Lamentablemente, la mayoría de nosotros de niños vivimos la comparación. Nos compararon con nuestros hermanos, vecinos, primos, amigos…
Nos compararon en la escuela con otros alumnos, compararon nuestra letra, trabajos, nuestras calificaciones… y así poco a poco aprendimos también a compararnos con los demás.
De adultos seguimos siendo comparados pero por nosotros mismos, por aquel crítico interior instalado en tantos programas de nuestra mente, aquel crítico que constantemente nos hace creer que somos mejores o peores que los demás.
De este modo entramos en los juegos del ego, competimos, nos defendemos, nos justificamos, buscamos inconscientemente la valoración y el reconocimiento externo que internamente no somos capaces de darnos.

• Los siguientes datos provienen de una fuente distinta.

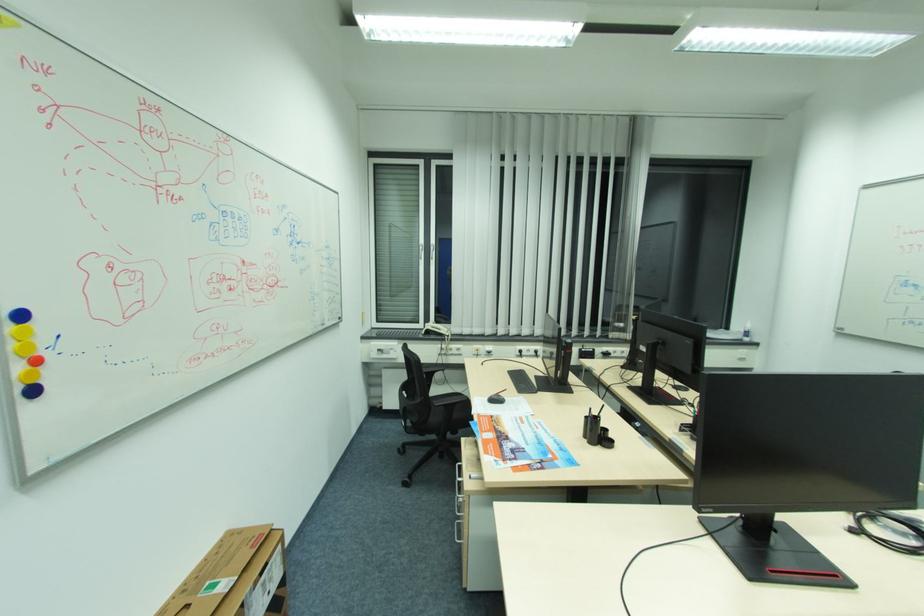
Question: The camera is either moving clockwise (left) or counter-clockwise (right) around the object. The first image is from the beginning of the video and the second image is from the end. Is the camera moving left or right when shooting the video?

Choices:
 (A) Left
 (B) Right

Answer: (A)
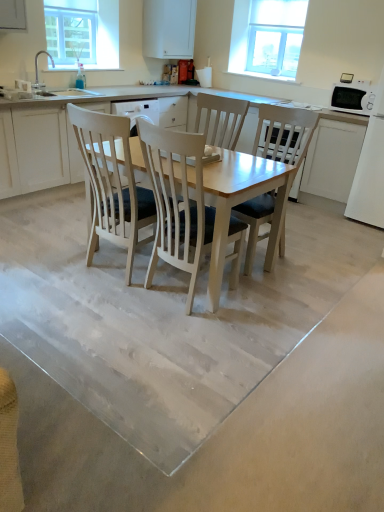
What do you see at coordinates (83, 33) in the screenshot?
I see `clear glass window screen at upper left` at bounding box center [83, 33].

This screenshot has width=384, height=512. Find the location of `clear glass window at upper right`. clear glass window at upper right is located at coordinates (267, 37).

Would you say clear glass window screen at upper left contains white matte cabinet at upper center, the second cabinetry viewed from the right?

That's incorrect, white matte cabinet at upper center, the second cabinetry viewed from the right, is not inside clear glass window screen at upper left.

Which is behind, clear glass window screen at upper left or white matte cabinet at upper center, which is the second cabinetry from left to right?

white matte cabinet at upper center, which is the second cabinetry from left to right.

Is clear glass window screen at upper left oriented towards white matte cabinet at upper center, the second cabinetry viewed from the right?

No, clear glass window screen at upper left is not facing towards white matte cabinet at upper center, the second cabinetry viewed from the right.

Based on their positions, is clear glass window screen at upper left located to the left or right of white matte cabinet at upper center, the second cabinetry viewed from the right?

clear glass window screen at upper left is positioned on white matte cabinet at upper center, the second cabinetry viewed from the right,'s left side.

Would you say clear glass window screen at upper left is part of light wood chair at center, the 2th chair from the left,'s contents?

That's incorrect, clear glass window screen at upper left is not inside light wood chair at center, the 2th chair from the left.

Looking at this image, is light wood chair at center, the 2th chair from the left, thinner than clear glass window screen at upper left?

In fact, light wood chair at center, the 2th chair from the left, might be wider than clear glass window screen at upper left.

Could you tell me if light wood chair at center, the 1th chair in the right-to-left sequence, is turned towards clear glass window screen at upper left?

No, light wood chair at center, the 1th chair in the right-to-left sequence, is not aimed at clear glass window screen at upper left.

From a real-world perspective, between clear glass window screen at upper left and smooth concrete floor at center, who is vertically higher?

clear glass window screen at upper left.

Between clear glass window screen at upper left and smooth concrete floor at center, which one appears on the right side from the viewer's perspective?

Positioned to the right is smooth concrete floor at center.

Does clear glass window screen at upper left lie behind smooth concrete floor at center?

Yes.

Is white wood chair at center, arranged as the 2th chair when viewed from the right, not close to white matte cabinet at left, arranged as the first cabinetry when viewed from the left?

Yes.

From a real-world perspective, count 1st chairs upward from the white matte cabinet at left, marked as the third cabinetry in a right-to-left arrangement, and point to it. Please provide its 2D coordinates.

Ello nos hace sufrir pero sobre todo nos desgasta y agota energéticamente porque sin darnos cuenta vivimos fuera, pendientes de lo exterior, dejando vacío nuestro interior al tiempo que permitimos que se llene de las opiniones ajenas a las que durante tanto tiempo les dimos todo el poder.

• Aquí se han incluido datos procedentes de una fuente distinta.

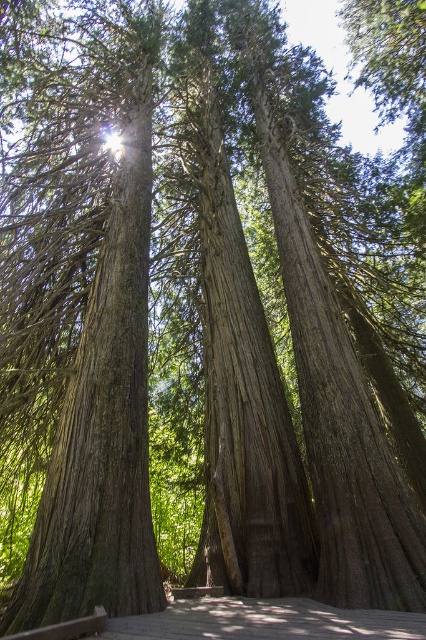
Question: Which point is farther to the camera?

Choices:
 (A) (206, 593)
 (B) (316, 604)
 (C) (126, 531)

Answer: (A)

Question: Does smooth brown tree trunk at center appear over wooden walkway at center?

Choices:
 (A) yes
 (B) no

Answer: (A)

Question: Is wooden walkway at center closer to camera compared to brown wooden park bench at center?

Choices:
 (A) no
 (B) yes

Answer: (B)

Question: Observing the image, what is the correct spatial positioning of smooth brown tree trunk at center in reference to brown wooden park bench at center?

Choices:
 (A) below
 (B) above

Answer: (B)

Question: Which of the following is the closest to the observer?

Choices:
 (A) wooden walkway at center
 (B) smooth brown tree trunk at center
 (C) brown wooden park bench at center

Answer: (A)

Question: Which point is closer to the camera?

Choices:
 (A) wooden walkway at center
 (B) brown wooden park bench at center

Answer: (A)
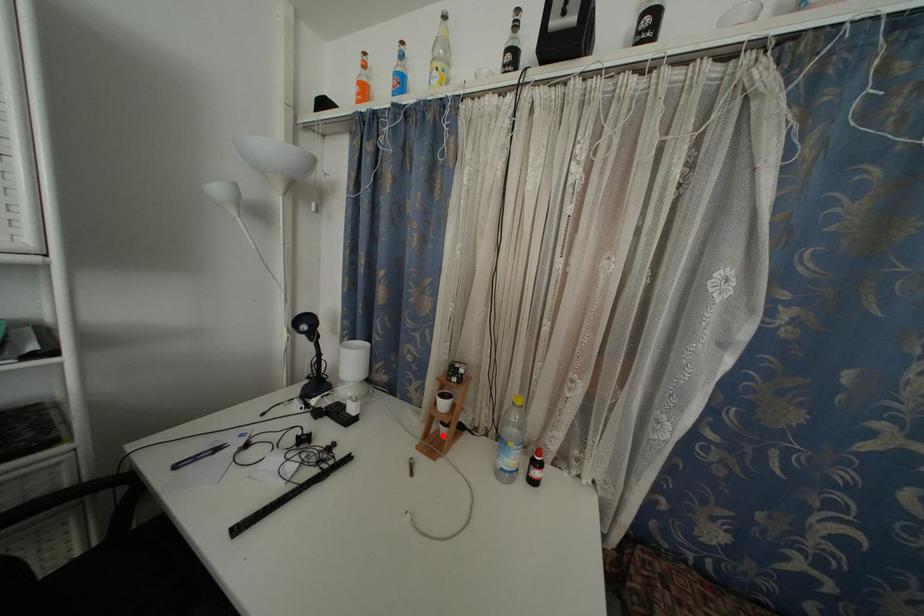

Desconectados de nuestra esencia navegamos a la deriva hasta que llegamos a puerto, el lugar del que jamás debimos salir: NUESTRO SER. Allí no hay juicio, ni comparación, ni crítica, es la aceptación plena de lo que somos, en todas nuestras facetas, con nuestra luces y sombras, calmas y tempestades.
Es allí cuando comprendemos que todas las tormentas de nuestra vida nos han sacudido fuerte por identificarnos con el ego, olvidándonos que somos mucho más que ello.